Ching-Hua Fiona Wang
PhD Candidate
Department of Electrical Engineering
Stanford University
Fiona Ching-Hua Wang received her Master's degree in Electronic Engineering from the National Tsing-Hua University in 2009. She then participated in the 20 nm CMOS frontend R&D group at TSMC for two years. She is now studying for her PhD in the Electrical Engineering Department at Stanford University under the direction of Professor Philip H-S Wong. She has worked on Nonvolatile Memory (NVM) in the Ya-Chin King and Chrong-Jung Lin research group before 2014 and published at IEDM (2010 and 2013) and won the Taiwanese Government Scholarship for PhD program. Her PhD research has focused on the development of 2D material applications for transistors and memory. She won best in session on SRC Techcon 2017 with her work on Scandium contacts to black phosphorus.

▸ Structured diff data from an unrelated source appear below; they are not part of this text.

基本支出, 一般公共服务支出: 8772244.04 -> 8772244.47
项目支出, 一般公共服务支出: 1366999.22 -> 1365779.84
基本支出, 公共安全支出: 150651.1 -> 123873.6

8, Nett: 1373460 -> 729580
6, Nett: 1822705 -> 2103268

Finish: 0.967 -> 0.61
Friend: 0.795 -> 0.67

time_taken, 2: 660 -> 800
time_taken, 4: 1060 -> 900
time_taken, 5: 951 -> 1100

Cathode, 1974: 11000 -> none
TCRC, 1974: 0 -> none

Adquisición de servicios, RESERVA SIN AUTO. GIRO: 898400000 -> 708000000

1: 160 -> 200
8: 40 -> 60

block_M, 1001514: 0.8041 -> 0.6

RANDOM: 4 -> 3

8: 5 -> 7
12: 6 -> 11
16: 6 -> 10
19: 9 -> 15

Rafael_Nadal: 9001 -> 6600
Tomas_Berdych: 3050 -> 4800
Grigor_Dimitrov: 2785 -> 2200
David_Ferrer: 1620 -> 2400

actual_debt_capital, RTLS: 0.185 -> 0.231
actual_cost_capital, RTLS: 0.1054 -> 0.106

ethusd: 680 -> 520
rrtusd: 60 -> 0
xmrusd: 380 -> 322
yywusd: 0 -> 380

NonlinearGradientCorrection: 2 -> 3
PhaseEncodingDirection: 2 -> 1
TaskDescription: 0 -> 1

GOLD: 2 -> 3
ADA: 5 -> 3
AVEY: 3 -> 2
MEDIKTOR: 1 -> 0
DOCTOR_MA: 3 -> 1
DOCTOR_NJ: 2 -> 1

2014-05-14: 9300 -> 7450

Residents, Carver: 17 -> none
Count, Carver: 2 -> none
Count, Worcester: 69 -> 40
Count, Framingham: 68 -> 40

She is currently working on hetero-structure 2D materials for memory application, including 2D transistor switching 2D RRAM in 1T1R structure and a 2D material based selector.
2D Materials for CMOS and Memory Integration
Modern CPU performance is reaching a plateau due to the scaling limitations of transistor technology. Additionally, the data transmission time between CPU and memory (i.e. memory wall) has become a significant limitation as data usage has expanded exponentially, requiring future computer technology to directly integrate memory and transistor devices. Layered two-dimensional (2D) materials have attracted attention due to their intrinsically thin body that is preferable for transistor scaling. Also, the weak inter-layer boding allows for low-temperature transfer processing which is suitable for 3D CPU integration. In my thesis, I first studied the high-mobility 2D material black phosphorous (BP) transistors with different metals contacts. My work achieved unipolar n-type BP transistors with ultra-low work function metals, demonstrating record high n-type current. Furthermore, the study revealed the physical mechanisms of controlling doping and de-pinning effects for n- and p- type BP transistors. I have also implemented a 3D monolithic two-level 1 transistors/1 resistor structures for memory arrays with a complete 2D material system, using hexagonal-Boron Nitride (hBN) as a memory cell and monolayer Molybdenum Disulfide (MoS2) as the transistor selector. In order to further increase memory array density, I am currently developing a two-terminal selector utilizing a 2D material heterostructure with a H-shape band diagram. This design can lower the off-state current while maintaining a high on-state tunneling current density by virtue of atomic thinness of 2D material. Due to the transferable feature of 2D material, the process can be easily integrated for monolithic 3D CPUs, overcoming the “memory wall”.